We landed on Sucia Island in inflatable rafts carried aboard the Yorktown and made the final yard to shore by foot, in a “wet landing” that was the essence of soft, very soft, adventure. Later, as we sailed back to the Yorktown Clipper, the crew of a small fishing boat called us over, pointing to their dinghy floating behind. A furry head poked up; it belonged to a baby harbor seal that had found a cushy berth and didn’t seem at all ready to give it up.

At the end of the cruise and even after visits to Victoria and Vancouver, passengers agreed that the tiny island of Matia, with its thickly rooted paths through a never logged true old-growth forest, was the best part of the trip. Some people followed our naturalist on what several returning walkers reported was a scary hike (“had to watch my feet more than anything else,” said one). I opted out and carefully made my way along on my own, following a sketchy trail. I was ready to turn back at any time, but I just kept going, lured by the evocative scent of ancient rotting leaves, the sight of enormous mats of ferns, and the filtered sun that spotlighted textures of root and bark. Walls of rock rose suddenly in front of me, and huge fallen logs seemed to promise no way forward; then I would find a way. At one moment the quiet hum of insects was broken by the manic hammering of an outsized pileated woodpecker. It was clinging to a tree at least 40 feet above me, but I could see each individual wood chip flying.

The trip wound up in Vancouver, where the art museum was holding a definitive exhibit on Emily Carr, a wonderful Canadian painter of the 1920s and 1930s and later a successful writer.
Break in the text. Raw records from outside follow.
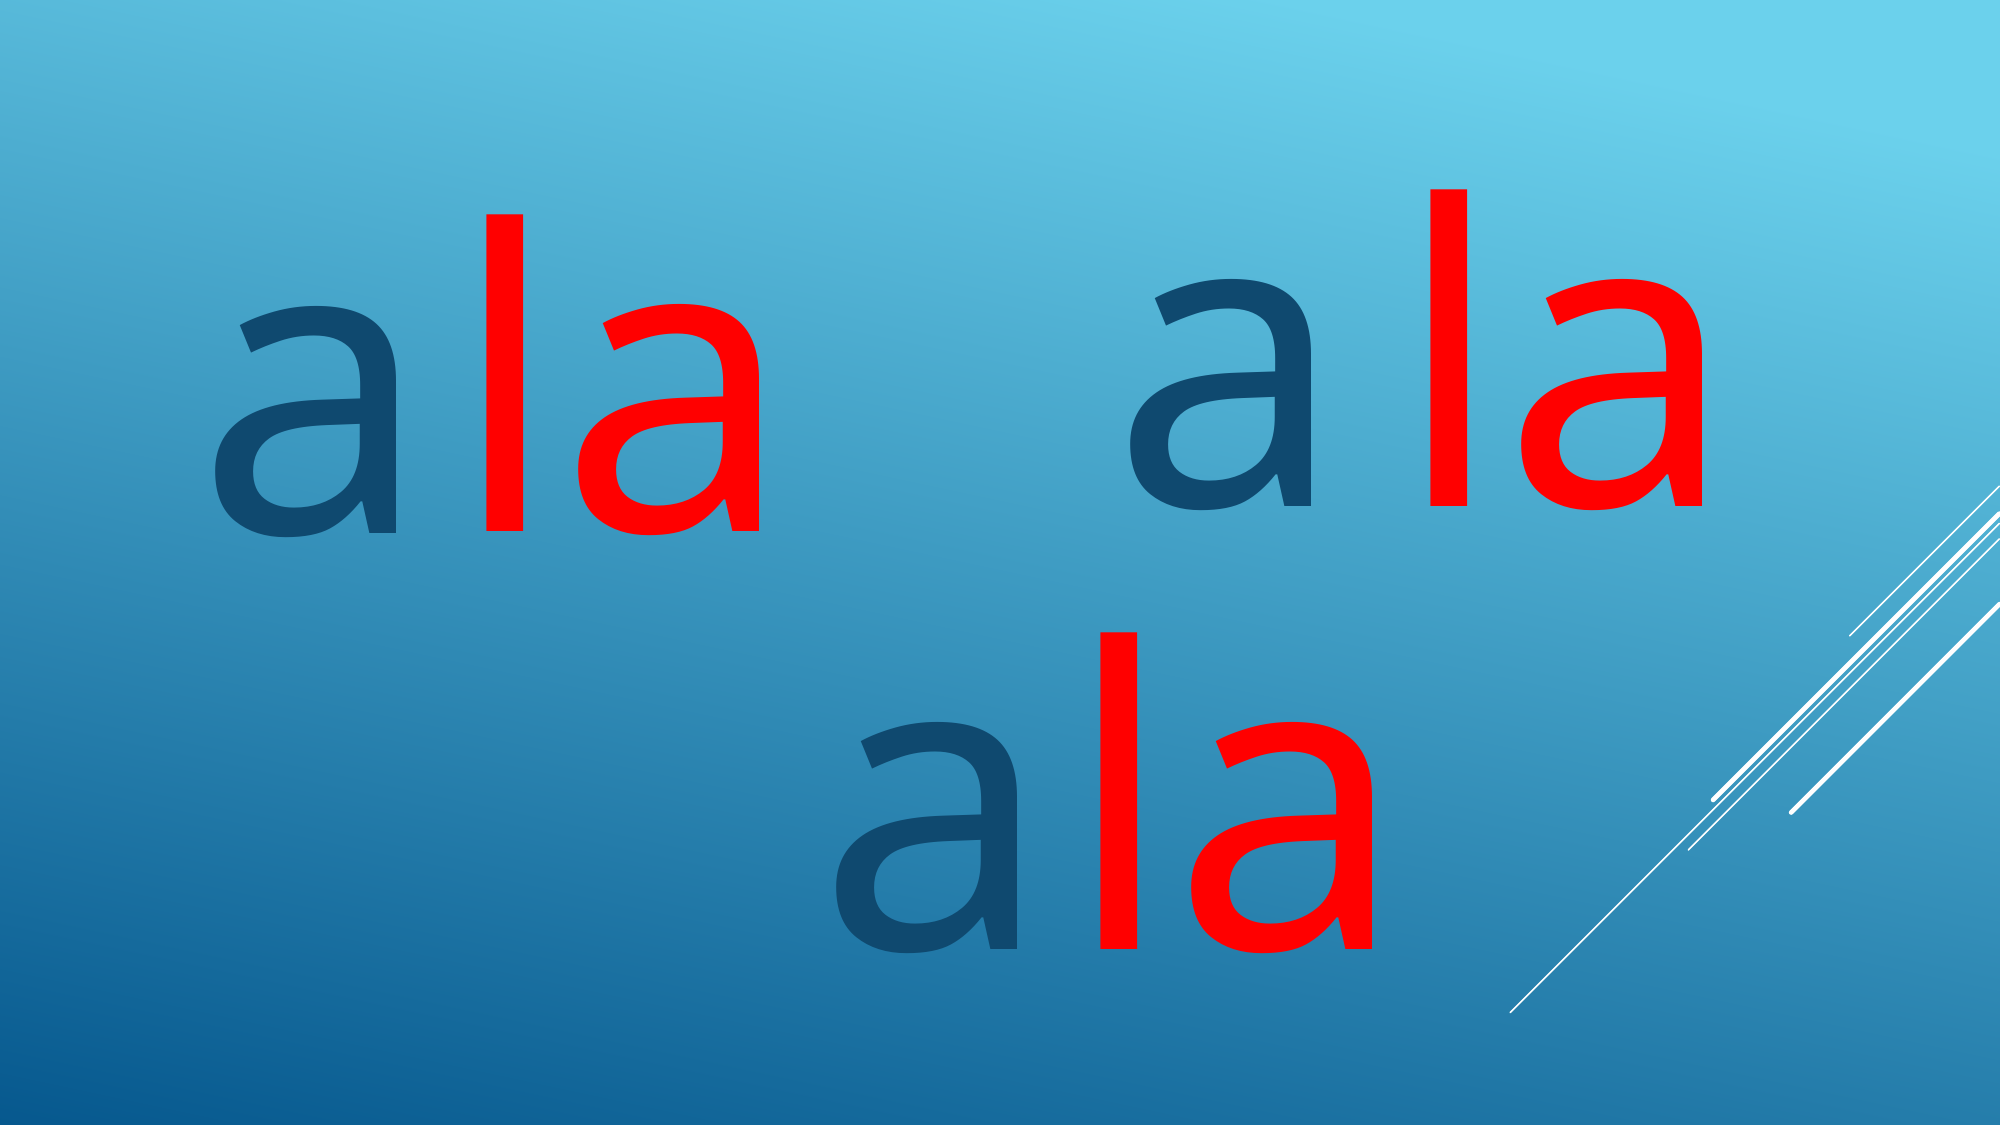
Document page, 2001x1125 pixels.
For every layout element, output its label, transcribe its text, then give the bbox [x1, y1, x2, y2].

text_box a [802, 486, 1050, 1080]
list a [180, 70, 503, 664]
text_box a [1096, 43, 1380, 486]
text_box la [1050, 486, 1455, 1080]
text_box la [436, 68, 841, 662]
text_box la [1380, 43, 1784, 637]
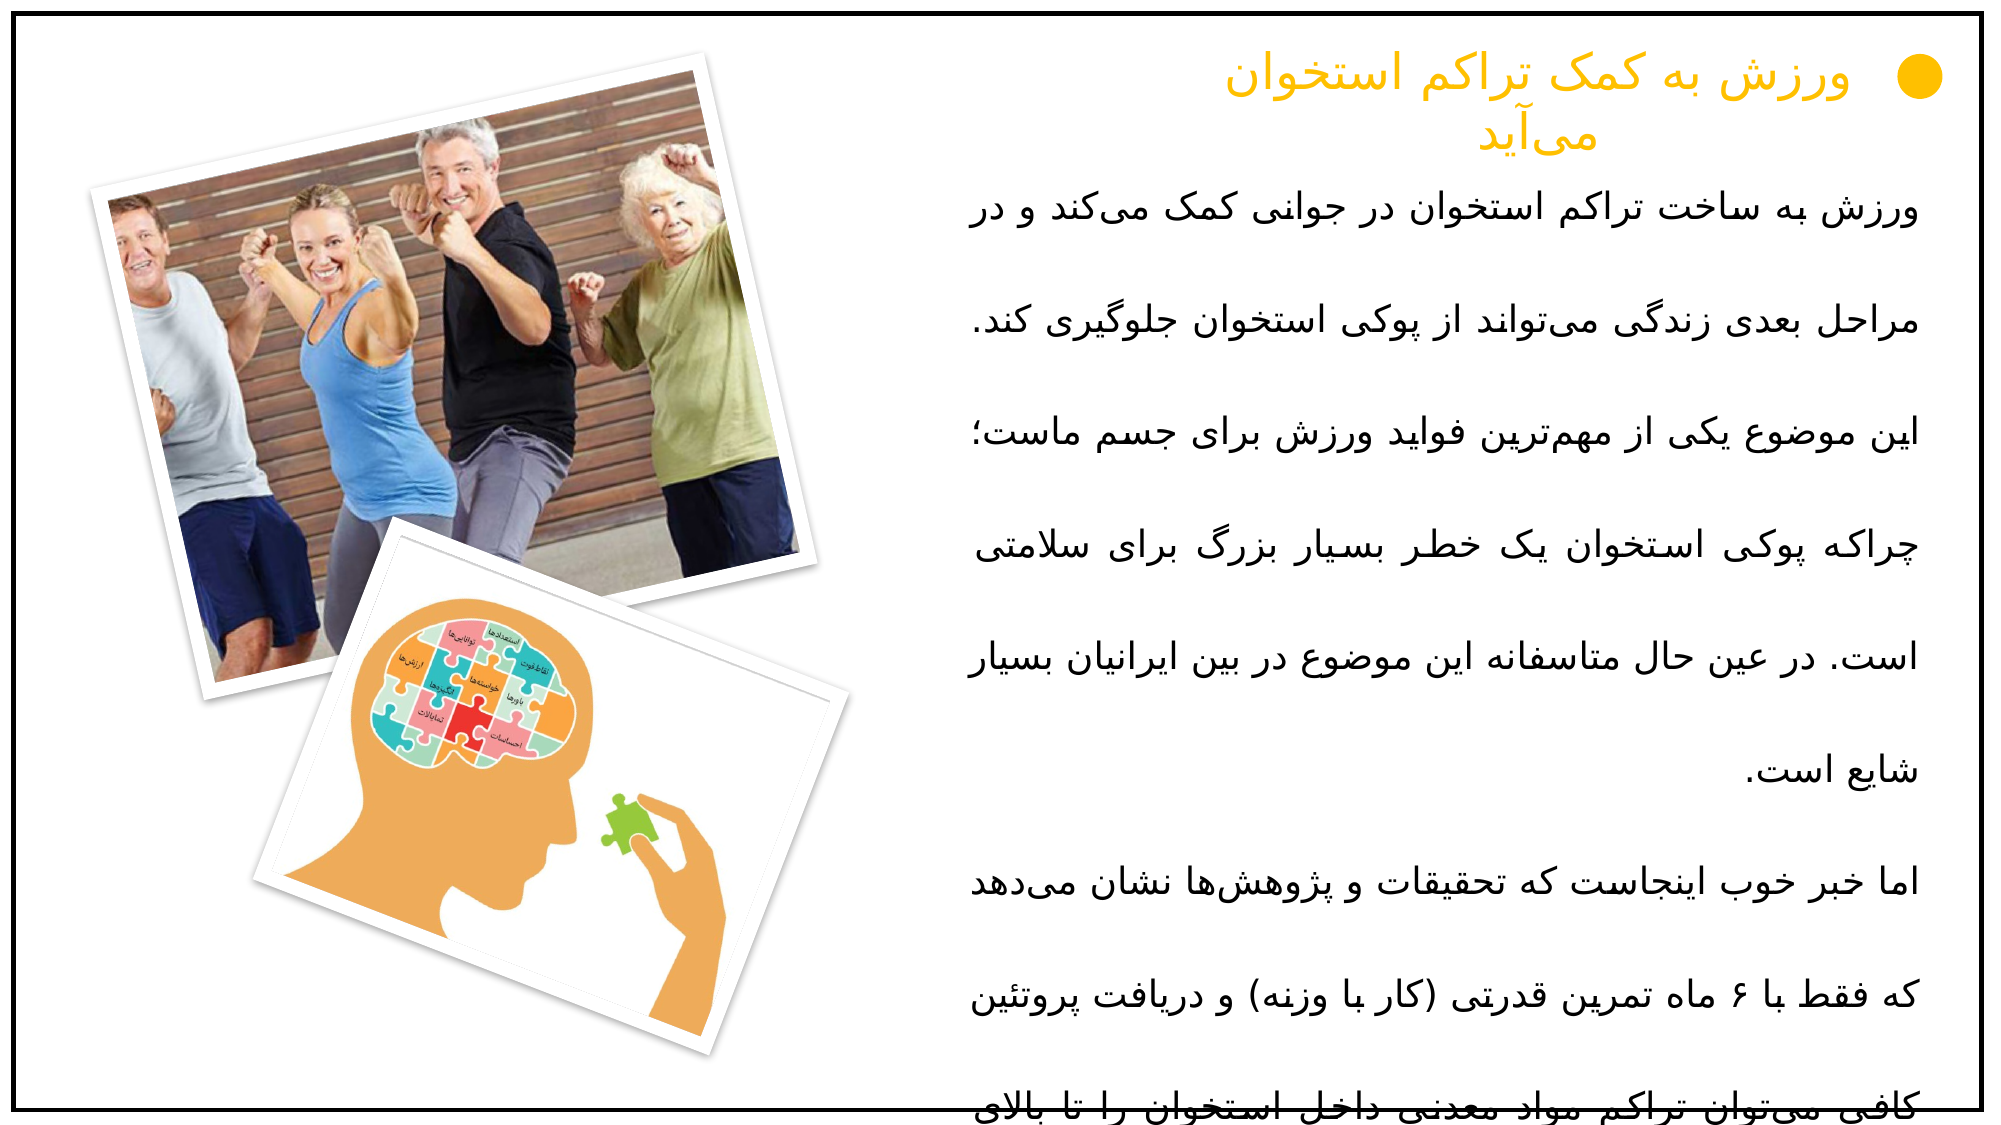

She spent much of her working life on islands not far from where we had sailed. “Air moves between each leaf. Sunlight plays and dances,” she wrote. “Nothing is still now. Life is sweeping through the spaces. Everything is alive. The air is alive. The silence is full of sound.”

Emily Carr had a lifetime to listen to these ancient forests. I had part of a day. But thanks to a journey on a graceful small ship I made a start.